Data models and tagging
With Big Data solutions all over the world being discussed and implemented, the need to rethink the role of data modeling is obvious. Big Data is often unstructured and if it has a structure it might quickly be altered by the owner and publisher. We have to move away from the idea that we can model everything, it is impossible nowadays. The solution SAS proposes for unstructured data is tagging the content and meaning of data elements (meta data). This could be done by the owner, the users, and the publishers or even automatically with some kind of data profiling. SAS will start using data profiling to tag data as it arrives, this feature will be in the upcoming release of Data Loader.
The big trend behind all this
Many organizations today operate in a very challenging and dynamic environment. Today’s standards will become obsolete tomorrow. We will see more and more unstructured data and very large data sets ready to be analyzed real-time. We have no time to model the data and no time to store the data, the decisions can’t wait.

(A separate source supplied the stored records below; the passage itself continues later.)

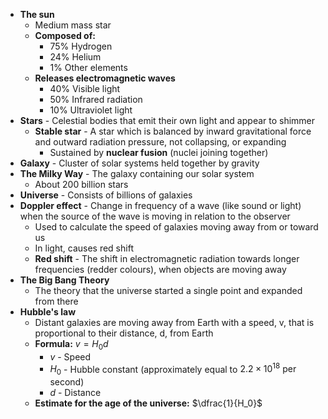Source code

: - **The sun**
	- Medium mass star
	- **Composed of:**
		- 75% Hydrogen
		- 24% Helium
		- 1% Other elements
	- **Releases electromagnetic waves**
		- 40% Visible light
		- 50% Infrared radiation
		- 10% Ultraviolet light
- **Stars** - Celestial bodies that emit their own light and appear to shimmer
	- **Stable star** - A star which is balanced by inward gravitational force and outward radiation pressure, not collapsing, or expanding
		- Sustained by **nuclear fusion** (nuclei joining together)
- **Galaxy** - Cluster of solar systems held together by gravity
- **The Milky Way** - The galaxy containing our solar system
	- About 200 billion stars
- **Universe** - Consists of billions of galaxies
- **Doppler effect** - Change in frequency of a wave (like sound or light) when the source of the wave is moving in relation to the observer
	- Used to calculate the speed of galaxies moving away from or toward us
	- In light, causes red shift
	- **Red shift** - The shift in electromagnetic radiation towards longer frequencies (redder colours), when objects are moving away
- **The Big Bang Theory**
	- The theory that the universe started a single point and expanded from there
- **Hubble's law**
	- Distant galaxies are moving away from Earth with a speed, v, that is proportional to their distance, d, from Earth
	- **Formula:** $v = H_0d$
		- $v$ - Speed
		- $H_0$ - Hubble constant (approximately equal to $2.2\times 10^18\text{ per second}$)
		- $d$ - Distance
	- **Estimate for the age of the universe:** $\dfrac{1}{H_0}$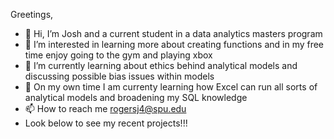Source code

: Greetings,
- 👋 Hi, I’m Josh and a current student in a data analytics masters program
- 👀 I’m interested in learning more about creating functions and in my free time enjoy going to the gym and playing xbox
- 🌱 I’m currently learning about ethics behind analytical models and discussing possible bias issues within models
- 💞️ On my own time I am currenty learning how Excel can run all sorts of analytical models and broadening my SQL knowledge 
- 📫 How to reach me rogersj4@spu.edu
- Look below to see my recent projects!!!



<!---
jackfrost1818/jackfrost1818 is a ✨ special ✨ repository because its `README.md` (this file) appears on your GitHub profile.
You can click the Preview link to take a look at your changes.
--->
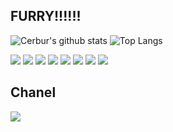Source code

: ## FURRY!!!!!!

![Cerbur's github stats](https://github-readme-stats.vercel.app/api?username=Cerbur&show_icons=true&hide_border=true)
![Top Langs](https://github-readme-stats.vercel.app/api/top-langs/?username=Cerbur&layout=compact&hide_border=true)

[![](https://img.shields.io/badge/Windows-10-33aadd?style=flat-square&logo=windows&logoColor=6cf)]()
[![](https://img.shields.io/badge/macOS-High%20Sierra-33aadd?style=flat-square&logo=Apple&logoColor=6cf)]()
[![](https://img.shields.io/badge/Ubuntu-server-33aadd?style=flat-square&logo=Ubuntu&logoColor=6cf)]()
[![](https://img.shields.io/badge/Intellij%20IDEA-Ultimate-33aadd?style=flat-square&logo=Intellij-IDEA&logoColor=6cf)]()
[![](https://img.shields.io/badge/Android%20Studio-4.1-33aadd?style=flat-square&logo=Android-Studio&logoColor=6cf)]()
[![](https://img.shields.io/badge/Java11-007396?style=flat-square&logo=java&logoColor=white)]()
[![](https://img.shields.io/badge/Kotlin-00add8?style=flat-square&logo=go&logoColor=white)]()
[![](https://img.shields.io/badge/Golang-00add8?style=flat-square&logo=go&logoColor=white)]()

## Chanel
[![](https://img.shields.io/badge/bilibili-奶盖犬犬-1DA1F2?style=flat-square&logo=bilibili&logoColor=white)](https://space.bilibili.com/6059813)


<!--
**Cerbur/Cerbur** is a ✨ _special_ ✨ repository because its `README.md` (this file) appears on your GitHub profile.

Here are some ideas to get you started:

- 🔭 I’m currently working on ...
- 🌱 I’m currently learning ...
- 👯 I’m looking to collaborate on ...
- 🤔 I’m looking for help with ...
- 💬 Ask me about ...
- 📫 How to reach me: ...
- 😄 Pronouns: ...
- ⚡ Fun fact: ...
-->
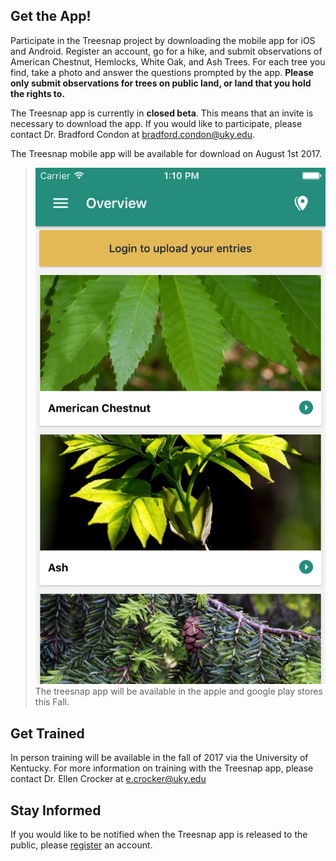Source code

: ## Get the App!
Participate in the Treesnap project by downloading the mobile app for iOS and Android.  Register an account, go for a hike, and submit observations of American Chestnut, Hemlocks, White Oak, and Ash Trees.  For each tree you find, take a photo and answer the questions prompted by the app.  **Please only submit observations for trees on public land, or land that you hold the rights to.**
  
The Treesnap app is currently in **closed beta**. This means that an invite is necessary to download the app.  If you would like to participate, please contact Dr. Bradford Condon at <bradford.condon@uky.edu>.
  
The Treesnap mobile app will be available for download on August 1st 2017.
   
>![Treesnap mobile app landing page, iOS](/public/images/appLandingPage.png)
>The treesnap app will be available in the apple and google play stores this Fall.

## Get Trained
   
In person training will be available in the fall of 2017 via the University of Kentucky.  For more information on training with the Treesnap app, please contact Dr. Ellen Crocker at  <e.crocker@uky.edu>
   
## Stay Informed
   
If you would like to be notified when the Treesnap app is released to the public, please [register](/register) an account.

Organizations must act now on what they see (adequately) or they are out of business tomorrow. Data quality will be a bigger challenge than ever since the rise of big data. “Got data? You’ll have a data quality problem. Got big data? You’ll have a big data quality problem” says Andy Bitterer on Twitter. I think this is 100% true for human-generated content, but I’m doubting if it is true for machine or device-generated content. Whoever or whatever generated the content, SAS addresses Big Data Quality challenge with their Data Quality for Hadoop solution.